Source code in lunette/tracing/tracer.py
class LunetteTracer:
    """Main entry point for tracing LLM calls as Lunette Trajectories.

    Initializes OpenTelemetry instrumentation for OpenAI and Anthropic,
    and provides trajectory contexts for grouping API calls into samples.

    Example:
        tracer = LunetteTracer(task="math-eval", model="gpt-4o")

        async with tracer.trajectory(sample=1):
            response = await client.chat.completions.create(...)

        await tracer.close()
    """

    def __init__(self, task: str, model: str) -> None:
        """Initialize the Lunette tracing system.

        Args:
            task: The name of the task (e.g., 'math-eval')
            model: The name of the model (e.g., 'gpt-4o')

        Raises:
            RuntimeError: If a LunetteTracer has already been created in this process
        """
        global _initialized
        if _initialized:
            raise RuntimeError(
                "Only one LunetteTracer can be created per process. "
                "LunetteTracer is designed for single-use; restart the process for a new run."
            )
        _initialized = True

        self.task = task
        self.model = model

        self._trajectories: list[Trajectory] = []
        self._collector = SpanCollector()
        self._provider = self._create_tracer_provider()
        self._instrument_clients()

        self._provider.add_span_processor(self._collector)
        self._otel_tracer = self._provider.get_tracer("lunette")

    def _create_tracer_provider(self) -> TracerProvider:
        """Create an isolated tracer provider for Lunette."""
        resource = Resource.create(
            {
                "service.name": "lunette-agent",
                "lunette.task": self.task,
                "lunette.model": self.model,
            }
        )
        return TracerProvider(resource=resource)

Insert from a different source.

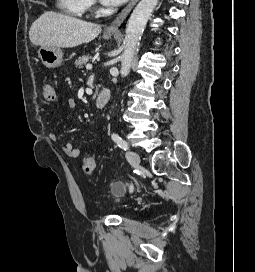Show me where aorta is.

    def _instrument_clients(self) -> None:
        """Instrument LLM clients with our isolated tracer provider."""
        # enable message content capture
        os.environ["OTEL_INSTRUMENTATION_GENAI_CAPTURE_MESSAGE_CONTENT"] = "true"
        os.environ["TRACELOOP_TRACE_CONTENT"] = "true"

        # instrument with explicit tracer_provider for isolation
        OpenAIInstrumentor().instrument(tracer_provider=self._provider)
        logger.debug("Instrumented OpenAI")

        AnthropicInstrumentor().instrument(tracer_provider=self._provider)
        logger.debug("Instrumented Anthropic")

    def trajectory(
        self, sample: int | str, sandbox_id: str | None = None, **metadata: Any
    ) -> TrajectoryContext:
        """Create a context for tracking a single trajectory (sample).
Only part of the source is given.